The ideals, it is true, were later revived, but never with the same conviction or degree of support, and often, as it seemed to Herzen, as a form of play-acting. Herzen was in Paris during the revolution of 1848 and observed the attempts of the revolutionaries to resurrect the emotions aroused in 1792 by la Patrie en danger. With one or two honorable exceptions he found the actors in this repeat-performance ridiculous, and the result (the triumph of the Right) a disaster. “Ideas,” he said, “that have outlived their day may hobble about the world for years—may even, like Christ, appear after death once or twice to their devotees; but it is hard for them ever again to lead or dominate life.” Herzen’s judgment seems as applicable to Professor Soboul’s point of view as to that of the revolutionaries of 1848.
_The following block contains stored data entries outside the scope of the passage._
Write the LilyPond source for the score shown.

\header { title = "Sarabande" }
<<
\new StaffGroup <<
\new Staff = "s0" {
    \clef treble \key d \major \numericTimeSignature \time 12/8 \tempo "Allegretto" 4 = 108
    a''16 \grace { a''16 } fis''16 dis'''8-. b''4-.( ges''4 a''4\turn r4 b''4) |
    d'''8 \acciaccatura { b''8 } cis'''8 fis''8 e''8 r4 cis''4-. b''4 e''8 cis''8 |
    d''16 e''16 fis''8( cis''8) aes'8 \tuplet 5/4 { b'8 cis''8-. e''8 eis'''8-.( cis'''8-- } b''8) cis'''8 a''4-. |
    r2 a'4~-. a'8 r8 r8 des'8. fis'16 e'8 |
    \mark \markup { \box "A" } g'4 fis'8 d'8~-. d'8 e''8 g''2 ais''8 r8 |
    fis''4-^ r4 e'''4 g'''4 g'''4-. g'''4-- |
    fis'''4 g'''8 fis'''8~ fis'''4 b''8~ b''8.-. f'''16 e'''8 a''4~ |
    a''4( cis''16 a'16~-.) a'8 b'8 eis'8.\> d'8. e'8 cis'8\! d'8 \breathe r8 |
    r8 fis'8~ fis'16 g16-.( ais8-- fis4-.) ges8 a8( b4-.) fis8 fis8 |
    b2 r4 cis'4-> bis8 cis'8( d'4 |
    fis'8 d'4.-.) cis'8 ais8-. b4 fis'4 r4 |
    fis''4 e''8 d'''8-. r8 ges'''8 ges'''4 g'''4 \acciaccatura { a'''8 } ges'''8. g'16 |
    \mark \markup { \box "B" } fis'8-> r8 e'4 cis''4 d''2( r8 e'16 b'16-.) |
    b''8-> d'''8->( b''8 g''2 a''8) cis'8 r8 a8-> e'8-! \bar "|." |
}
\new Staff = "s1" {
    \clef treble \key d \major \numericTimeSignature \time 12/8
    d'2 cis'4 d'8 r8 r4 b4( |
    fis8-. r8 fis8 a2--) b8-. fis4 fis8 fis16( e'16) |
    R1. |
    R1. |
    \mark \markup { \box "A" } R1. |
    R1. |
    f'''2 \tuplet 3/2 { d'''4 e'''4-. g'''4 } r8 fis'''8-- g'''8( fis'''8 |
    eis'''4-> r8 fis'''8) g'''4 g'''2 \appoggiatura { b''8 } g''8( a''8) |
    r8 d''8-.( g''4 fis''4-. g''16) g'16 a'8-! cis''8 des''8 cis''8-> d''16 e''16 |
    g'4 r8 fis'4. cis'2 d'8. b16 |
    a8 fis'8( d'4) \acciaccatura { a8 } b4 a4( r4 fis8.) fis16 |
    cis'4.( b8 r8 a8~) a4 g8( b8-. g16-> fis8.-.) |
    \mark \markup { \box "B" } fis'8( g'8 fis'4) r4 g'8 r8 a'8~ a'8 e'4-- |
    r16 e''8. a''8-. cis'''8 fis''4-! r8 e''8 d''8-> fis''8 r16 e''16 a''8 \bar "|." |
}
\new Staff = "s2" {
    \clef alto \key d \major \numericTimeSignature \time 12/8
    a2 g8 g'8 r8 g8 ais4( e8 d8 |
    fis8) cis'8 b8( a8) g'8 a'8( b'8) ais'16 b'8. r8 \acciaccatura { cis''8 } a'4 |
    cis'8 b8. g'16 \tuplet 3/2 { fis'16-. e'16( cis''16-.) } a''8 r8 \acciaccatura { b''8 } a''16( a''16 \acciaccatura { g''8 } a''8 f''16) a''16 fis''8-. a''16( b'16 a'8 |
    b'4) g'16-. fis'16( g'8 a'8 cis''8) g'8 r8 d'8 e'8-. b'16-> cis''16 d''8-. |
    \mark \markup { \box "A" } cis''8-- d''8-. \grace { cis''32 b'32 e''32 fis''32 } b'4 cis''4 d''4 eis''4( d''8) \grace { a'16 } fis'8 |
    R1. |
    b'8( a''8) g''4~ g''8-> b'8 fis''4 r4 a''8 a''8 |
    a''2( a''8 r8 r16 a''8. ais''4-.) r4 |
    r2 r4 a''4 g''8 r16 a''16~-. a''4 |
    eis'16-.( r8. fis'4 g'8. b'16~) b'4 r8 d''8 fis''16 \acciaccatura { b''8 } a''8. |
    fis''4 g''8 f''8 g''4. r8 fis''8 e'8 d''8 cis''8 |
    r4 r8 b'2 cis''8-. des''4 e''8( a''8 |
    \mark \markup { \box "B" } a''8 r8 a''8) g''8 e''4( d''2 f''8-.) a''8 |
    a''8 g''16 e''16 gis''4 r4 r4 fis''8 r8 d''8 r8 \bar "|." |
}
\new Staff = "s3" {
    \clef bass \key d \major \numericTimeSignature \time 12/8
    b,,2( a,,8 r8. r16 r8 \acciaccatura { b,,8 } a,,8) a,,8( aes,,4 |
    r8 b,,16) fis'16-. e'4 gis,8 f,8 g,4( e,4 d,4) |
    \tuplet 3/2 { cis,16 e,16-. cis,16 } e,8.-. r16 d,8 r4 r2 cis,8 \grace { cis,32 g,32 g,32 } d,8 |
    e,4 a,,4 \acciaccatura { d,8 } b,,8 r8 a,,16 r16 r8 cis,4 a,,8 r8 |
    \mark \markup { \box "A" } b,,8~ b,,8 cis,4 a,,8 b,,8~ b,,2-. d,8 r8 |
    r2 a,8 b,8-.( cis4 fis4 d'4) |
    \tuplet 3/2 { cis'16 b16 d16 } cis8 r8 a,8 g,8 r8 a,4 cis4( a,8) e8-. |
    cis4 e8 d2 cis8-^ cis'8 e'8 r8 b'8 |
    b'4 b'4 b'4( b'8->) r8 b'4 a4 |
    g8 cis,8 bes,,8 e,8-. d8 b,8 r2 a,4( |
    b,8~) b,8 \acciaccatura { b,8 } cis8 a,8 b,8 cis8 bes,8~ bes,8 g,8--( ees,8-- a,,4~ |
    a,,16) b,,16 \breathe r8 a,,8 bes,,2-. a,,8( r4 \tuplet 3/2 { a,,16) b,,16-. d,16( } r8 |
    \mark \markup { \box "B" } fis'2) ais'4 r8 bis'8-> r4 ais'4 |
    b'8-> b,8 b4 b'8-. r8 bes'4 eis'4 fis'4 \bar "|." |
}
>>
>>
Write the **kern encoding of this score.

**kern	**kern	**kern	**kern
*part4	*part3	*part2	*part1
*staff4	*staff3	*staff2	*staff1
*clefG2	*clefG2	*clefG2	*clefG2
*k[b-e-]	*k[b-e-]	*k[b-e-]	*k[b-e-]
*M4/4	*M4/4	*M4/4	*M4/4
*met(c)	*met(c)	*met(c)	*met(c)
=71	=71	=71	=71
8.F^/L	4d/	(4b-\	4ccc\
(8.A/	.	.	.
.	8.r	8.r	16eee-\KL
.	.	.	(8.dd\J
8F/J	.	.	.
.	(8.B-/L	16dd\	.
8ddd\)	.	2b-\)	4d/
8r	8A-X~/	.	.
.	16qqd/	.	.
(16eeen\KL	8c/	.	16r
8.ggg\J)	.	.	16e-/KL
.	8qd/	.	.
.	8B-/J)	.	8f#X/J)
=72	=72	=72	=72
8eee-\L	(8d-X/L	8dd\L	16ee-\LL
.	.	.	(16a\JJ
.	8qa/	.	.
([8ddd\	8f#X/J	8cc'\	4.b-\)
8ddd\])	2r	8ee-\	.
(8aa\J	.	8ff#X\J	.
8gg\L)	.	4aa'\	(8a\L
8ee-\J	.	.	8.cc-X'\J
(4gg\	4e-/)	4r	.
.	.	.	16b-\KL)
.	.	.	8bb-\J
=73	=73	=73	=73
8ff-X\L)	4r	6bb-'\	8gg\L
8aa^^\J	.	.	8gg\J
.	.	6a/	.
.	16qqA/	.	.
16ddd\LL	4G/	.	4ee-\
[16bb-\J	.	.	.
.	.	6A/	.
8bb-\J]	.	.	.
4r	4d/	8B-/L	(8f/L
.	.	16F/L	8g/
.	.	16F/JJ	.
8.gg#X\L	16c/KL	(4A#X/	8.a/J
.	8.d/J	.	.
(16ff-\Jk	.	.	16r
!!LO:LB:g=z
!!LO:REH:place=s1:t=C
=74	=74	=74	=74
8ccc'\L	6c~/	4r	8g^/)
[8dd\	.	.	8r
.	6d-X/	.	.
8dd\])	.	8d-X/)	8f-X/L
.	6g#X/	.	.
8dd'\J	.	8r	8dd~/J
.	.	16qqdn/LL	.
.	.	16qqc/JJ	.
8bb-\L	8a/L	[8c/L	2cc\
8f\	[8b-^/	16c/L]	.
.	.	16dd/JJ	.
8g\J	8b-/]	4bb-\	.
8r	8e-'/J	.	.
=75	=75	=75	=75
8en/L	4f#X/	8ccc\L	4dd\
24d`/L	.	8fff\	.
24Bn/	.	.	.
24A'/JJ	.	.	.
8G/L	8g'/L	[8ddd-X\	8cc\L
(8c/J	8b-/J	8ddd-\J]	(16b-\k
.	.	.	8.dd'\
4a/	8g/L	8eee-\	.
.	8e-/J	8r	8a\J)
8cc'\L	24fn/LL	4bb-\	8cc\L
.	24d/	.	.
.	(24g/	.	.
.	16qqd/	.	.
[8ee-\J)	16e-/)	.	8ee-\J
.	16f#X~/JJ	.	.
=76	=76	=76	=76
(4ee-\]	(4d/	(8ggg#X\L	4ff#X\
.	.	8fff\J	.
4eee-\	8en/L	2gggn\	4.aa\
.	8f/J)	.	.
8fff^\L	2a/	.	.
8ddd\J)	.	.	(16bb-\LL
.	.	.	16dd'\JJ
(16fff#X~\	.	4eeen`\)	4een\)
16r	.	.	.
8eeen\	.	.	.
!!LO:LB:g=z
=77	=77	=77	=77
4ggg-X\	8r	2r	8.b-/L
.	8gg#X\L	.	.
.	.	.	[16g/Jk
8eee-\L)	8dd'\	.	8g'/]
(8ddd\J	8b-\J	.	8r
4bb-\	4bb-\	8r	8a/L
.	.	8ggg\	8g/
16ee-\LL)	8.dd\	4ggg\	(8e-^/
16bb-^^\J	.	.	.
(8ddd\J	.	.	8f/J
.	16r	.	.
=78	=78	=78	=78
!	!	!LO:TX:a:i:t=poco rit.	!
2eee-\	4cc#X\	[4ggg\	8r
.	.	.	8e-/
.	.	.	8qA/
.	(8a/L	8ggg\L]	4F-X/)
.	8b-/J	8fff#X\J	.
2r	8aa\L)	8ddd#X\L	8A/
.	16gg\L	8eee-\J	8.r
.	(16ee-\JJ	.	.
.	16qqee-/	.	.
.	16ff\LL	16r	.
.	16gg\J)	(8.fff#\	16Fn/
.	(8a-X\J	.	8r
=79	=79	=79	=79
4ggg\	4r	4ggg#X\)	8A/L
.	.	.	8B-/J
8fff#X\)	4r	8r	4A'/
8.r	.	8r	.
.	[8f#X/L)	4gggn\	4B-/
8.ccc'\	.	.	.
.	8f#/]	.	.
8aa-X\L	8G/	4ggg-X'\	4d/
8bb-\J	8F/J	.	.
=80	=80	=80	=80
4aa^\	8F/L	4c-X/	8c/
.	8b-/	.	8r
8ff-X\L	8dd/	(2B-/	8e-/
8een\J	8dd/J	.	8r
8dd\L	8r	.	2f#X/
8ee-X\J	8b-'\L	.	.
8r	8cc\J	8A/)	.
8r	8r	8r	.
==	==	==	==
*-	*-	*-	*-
Professor Williams’s case is different. All the great issues are left out of his account. Enthralled as he is with the Sans-Culottes’ “world of experience” he ignores the consequences of their actions. He gives us French history inspired by French emotions. He divorces the emotions, however, from the ideology which justifies them in French eyes, and the facts from the analyses which endow them with meaning and coherence. It must seem doubtful whether this kind of Franglais has much to commend it.